◆ PROMPT A ◆
Condense the paragraph in the epinephrine review summary that begins "This was a large systematic review" into a bulleted list that keeps its main facts.
◆ PROMPT B ◆
Using the epinephrine review summary, answer these questions:
(i) For how long has the use of epinephrine been a point of controversy?
(ii) How many randomized control trials and how many patients did the meta-analysis include?
(iii) What dose counted as high dose epinephrine?
◆ PROMPT C ◆
Transcribe the part of the epinephrine review summary starting with "Epinephrine is part" and going on through "Epi, more problems?".

◆ PASSAGE FOR REVIEW ◆
========================================================================

Why does this matter?
Epinephrine is part of American Heart Association guidelines for the treatment of cardiac arrest, but the PARAMEDIC-2 trial showed that epinephrine improved ROSC but not long term functional outcome. Use of epinephrine has been a point of controversy for over 100 years. We covered an epinephrine meta-analysis back in 2019, which showed improved ROSC and survival – though not with favorable neurological outcome. What does this even larger meta-analysis find?

More Epi, more problems?
This was a large systematic review and meta-analysis of 18 randomized control trials (21,594 patients) that included patients aged 16 or older with non-traumatic OHCA who received intravenous medication or placebo. They excluded studies that included medications delivered IM or via endotracheal tube. The researchers included studies that evaluated the efficacy of standard dose epinephrine (1mg or 0.01-0.02 mg/kg), high dose epinephrine (single dose > 5mg or 0.1mg/kg), a combination of standard dose epinephrine and vasopressin, or vasopressin alone compared to each other or a placebo. They conducted separate subgroup analyses comparing outcomes in patients with an initial shockable rhythm versus non-shockable rhythm.

========================================================================

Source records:
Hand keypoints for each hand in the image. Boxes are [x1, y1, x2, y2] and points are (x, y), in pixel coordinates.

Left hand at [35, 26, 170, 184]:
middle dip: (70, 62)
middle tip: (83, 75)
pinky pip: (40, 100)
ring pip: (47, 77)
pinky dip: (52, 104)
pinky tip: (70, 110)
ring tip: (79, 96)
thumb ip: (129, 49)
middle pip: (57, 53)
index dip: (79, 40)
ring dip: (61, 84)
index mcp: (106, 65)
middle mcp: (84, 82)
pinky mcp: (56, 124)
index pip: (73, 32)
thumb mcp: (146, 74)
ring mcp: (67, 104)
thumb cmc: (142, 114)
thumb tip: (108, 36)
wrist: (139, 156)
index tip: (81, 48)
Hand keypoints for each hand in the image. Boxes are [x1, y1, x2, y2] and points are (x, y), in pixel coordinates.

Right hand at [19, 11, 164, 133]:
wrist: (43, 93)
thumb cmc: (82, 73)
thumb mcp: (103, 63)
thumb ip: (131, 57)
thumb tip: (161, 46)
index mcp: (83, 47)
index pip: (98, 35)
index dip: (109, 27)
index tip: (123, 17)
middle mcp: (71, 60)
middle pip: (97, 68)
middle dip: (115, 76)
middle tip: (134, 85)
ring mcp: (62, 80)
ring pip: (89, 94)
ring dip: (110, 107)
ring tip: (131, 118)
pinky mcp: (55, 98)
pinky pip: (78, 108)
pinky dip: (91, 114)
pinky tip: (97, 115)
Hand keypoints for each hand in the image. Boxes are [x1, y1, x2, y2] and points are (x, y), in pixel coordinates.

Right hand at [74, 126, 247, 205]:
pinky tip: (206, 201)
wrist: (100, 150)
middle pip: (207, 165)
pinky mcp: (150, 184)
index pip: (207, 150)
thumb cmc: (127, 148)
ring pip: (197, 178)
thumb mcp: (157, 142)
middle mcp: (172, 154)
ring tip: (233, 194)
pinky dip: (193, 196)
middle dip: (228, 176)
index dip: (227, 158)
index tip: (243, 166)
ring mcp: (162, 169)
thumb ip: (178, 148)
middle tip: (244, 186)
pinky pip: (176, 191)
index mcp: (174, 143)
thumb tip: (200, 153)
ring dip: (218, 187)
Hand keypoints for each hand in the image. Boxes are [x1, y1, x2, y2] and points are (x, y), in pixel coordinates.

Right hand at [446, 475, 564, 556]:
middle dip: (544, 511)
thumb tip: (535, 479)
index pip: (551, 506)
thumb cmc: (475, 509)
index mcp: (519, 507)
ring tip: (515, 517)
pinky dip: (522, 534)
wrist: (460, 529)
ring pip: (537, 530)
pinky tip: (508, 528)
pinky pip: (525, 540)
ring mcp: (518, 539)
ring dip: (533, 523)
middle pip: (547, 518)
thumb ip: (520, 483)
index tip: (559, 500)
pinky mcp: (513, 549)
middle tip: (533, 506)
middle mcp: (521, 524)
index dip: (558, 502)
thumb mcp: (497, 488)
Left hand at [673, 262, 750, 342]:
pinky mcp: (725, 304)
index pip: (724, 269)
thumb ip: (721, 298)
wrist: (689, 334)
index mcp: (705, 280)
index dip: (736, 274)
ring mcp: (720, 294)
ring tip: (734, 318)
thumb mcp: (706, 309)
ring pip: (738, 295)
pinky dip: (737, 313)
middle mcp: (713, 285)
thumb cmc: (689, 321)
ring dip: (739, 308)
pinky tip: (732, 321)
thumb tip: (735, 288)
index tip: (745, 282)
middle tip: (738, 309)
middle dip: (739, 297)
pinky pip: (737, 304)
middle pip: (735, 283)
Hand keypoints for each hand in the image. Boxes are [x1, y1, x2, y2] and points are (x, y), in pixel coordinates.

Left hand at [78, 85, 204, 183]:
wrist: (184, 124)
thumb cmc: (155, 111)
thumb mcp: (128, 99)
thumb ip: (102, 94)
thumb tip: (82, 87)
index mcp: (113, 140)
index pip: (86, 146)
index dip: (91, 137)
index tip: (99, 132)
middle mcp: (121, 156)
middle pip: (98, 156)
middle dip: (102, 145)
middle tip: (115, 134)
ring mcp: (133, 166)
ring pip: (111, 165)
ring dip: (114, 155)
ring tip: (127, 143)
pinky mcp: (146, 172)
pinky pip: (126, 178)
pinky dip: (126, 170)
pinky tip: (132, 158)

========================================================================

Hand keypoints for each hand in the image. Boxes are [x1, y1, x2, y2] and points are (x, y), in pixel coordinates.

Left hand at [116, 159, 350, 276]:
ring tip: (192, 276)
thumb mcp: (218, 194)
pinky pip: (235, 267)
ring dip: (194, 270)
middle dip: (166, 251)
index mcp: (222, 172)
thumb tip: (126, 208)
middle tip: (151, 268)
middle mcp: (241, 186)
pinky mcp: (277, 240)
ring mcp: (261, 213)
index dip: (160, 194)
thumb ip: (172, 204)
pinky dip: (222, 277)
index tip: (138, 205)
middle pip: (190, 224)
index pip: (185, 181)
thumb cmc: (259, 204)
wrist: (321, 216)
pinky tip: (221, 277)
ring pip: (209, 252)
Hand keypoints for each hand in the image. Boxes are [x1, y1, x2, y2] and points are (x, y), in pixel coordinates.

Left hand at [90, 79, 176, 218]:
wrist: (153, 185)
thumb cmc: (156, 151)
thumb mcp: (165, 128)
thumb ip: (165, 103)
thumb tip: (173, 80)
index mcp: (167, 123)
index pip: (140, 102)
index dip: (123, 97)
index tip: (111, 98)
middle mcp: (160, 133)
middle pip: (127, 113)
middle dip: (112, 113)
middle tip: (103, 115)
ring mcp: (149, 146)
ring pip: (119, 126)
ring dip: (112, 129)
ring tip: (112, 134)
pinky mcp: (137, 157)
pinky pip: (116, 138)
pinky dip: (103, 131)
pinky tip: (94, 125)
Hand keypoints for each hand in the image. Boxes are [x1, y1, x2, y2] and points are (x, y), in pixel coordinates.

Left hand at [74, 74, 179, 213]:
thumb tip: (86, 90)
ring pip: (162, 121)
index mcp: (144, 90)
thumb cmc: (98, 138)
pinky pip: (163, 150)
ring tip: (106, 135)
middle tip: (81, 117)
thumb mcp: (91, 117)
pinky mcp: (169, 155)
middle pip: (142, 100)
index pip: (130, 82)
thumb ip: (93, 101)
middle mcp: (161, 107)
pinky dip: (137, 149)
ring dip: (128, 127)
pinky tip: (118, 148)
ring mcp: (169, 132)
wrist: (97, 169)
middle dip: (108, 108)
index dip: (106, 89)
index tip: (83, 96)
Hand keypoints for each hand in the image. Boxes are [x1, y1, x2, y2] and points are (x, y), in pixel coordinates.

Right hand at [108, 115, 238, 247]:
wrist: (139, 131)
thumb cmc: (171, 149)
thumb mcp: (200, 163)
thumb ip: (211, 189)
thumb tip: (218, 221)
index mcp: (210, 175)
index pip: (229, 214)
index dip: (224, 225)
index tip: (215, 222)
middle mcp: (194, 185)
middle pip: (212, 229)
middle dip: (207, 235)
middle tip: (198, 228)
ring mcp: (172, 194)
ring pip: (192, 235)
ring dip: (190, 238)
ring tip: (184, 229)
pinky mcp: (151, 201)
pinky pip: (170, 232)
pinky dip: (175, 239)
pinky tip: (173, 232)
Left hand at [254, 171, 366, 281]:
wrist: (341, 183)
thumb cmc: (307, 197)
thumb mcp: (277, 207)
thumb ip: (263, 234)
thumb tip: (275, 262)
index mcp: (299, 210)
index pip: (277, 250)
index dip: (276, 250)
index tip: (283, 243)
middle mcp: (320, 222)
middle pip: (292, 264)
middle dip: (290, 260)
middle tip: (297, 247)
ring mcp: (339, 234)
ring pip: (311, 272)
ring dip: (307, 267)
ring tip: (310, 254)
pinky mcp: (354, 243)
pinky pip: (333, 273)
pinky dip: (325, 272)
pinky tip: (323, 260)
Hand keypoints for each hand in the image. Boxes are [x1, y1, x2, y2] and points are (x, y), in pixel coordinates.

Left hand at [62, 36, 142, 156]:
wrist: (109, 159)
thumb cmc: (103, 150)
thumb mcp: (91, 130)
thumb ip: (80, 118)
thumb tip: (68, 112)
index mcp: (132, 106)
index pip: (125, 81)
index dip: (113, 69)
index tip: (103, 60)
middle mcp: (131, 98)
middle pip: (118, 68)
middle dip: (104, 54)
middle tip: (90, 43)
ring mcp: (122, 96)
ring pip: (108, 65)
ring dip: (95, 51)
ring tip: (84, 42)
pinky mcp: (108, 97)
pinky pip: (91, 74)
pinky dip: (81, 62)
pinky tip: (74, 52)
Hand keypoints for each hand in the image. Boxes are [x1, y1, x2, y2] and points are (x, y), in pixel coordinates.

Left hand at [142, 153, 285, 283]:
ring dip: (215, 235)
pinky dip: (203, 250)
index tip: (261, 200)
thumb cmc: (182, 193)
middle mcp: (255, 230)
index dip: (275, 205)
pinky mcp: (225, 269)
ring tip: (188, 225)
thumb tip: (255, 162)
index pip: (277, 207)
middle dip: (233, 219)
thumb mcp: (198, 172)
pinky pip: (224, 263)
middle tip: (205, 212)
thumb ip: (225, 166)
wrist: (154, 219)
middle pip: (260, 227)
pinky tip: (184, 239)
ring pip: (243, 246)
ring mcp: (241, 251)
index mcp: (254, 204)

========================================================================

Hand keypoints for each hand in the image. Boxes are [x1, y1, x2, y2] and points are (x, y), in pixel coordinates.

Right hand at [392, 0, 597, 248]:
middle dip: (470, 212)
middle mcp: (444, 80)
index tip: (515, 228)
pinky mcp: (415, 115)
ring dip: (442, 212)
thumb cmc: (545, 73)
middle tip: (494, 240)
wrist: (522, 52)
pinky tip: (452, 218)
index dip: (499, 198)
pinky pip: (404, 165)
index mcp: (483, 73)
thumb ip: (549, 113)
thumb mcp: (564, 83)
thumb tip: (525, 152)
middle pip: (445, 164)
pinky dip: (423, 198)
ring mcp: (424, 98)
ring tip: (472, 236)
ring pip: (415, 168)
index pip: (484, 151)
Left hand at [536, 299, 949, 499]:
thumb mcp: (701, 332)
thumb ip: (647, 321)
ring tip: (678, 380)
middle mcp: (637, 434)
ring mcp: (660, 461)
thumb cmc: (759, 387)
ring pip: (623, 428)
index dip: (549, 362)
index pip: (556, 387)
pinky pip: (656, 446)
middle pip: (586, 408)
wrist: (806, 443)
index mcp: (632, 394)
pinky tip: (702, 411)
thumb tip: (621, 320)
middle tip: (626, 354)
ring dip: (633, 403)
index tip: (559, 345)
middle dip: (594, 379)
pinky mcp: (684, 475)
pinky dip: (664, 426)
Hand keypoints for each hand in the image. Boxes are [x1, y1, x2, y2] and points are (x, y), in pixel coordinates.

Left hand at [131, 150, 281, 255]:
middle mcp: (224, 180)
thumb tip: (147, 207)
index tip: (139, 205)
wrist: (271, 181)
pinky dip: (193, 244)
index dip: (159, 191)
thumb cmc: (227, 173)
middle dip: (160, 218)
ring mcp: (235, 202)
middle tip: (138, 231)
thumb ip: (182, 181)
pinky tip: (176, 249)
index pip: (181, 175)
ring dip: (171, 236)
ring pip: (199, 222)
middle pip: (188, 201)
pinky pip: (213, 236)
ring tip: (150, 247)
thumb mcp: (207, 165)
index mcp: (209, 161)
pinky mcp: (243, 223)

========================================================================

◆ WRITTEN ANSWER A ◆
- Design: systematic review and meta-analysis of 18 randomized control trials (21,594 patients).
- Population: patients aged 16 or older with non-traumatic OHCA who received intravenous medication or placebo.
- Exclusions: studies with medications delivered IM or via endotracheal tube.
- Interventions compared with each other or with placebo:
  - standard dose epinephrine (1mg or 0.01-0.02 mg/kg)
  - high dose epinephrine (single dose > 5mg or 0.1mg/kg)
  - standard dose epinephrine combined with vasopressin
  - vasopressin alone
- Subgroups: separate analyses of patients with an initial shockable rhythm versus a non-shockable rhythm.

◆ WRITTEN ANSWER B ◆
(i) For over 100 years.
(ii) 18 randomized control trials with 21,594 patients.
(iii) A single dose > 5mg or 0.1mg/kg.

◆ WRITTEN ANSWER C ◆
Epinephrine is part of American Heart Association guidelines for the treatment of cardiac arrest, but the PARAMEDIC-2 trial showed that epinephrine improved ROSC but not long term functional outcome. Use of epinephrine has been a point of controversy for over 100 years. We covered an epinephrine meta-analysis back in 2019, which showed improved ROSC and survival – though not with favorable neurological outcome. What does this even larger meta-analysis find?

More Epi, more problems?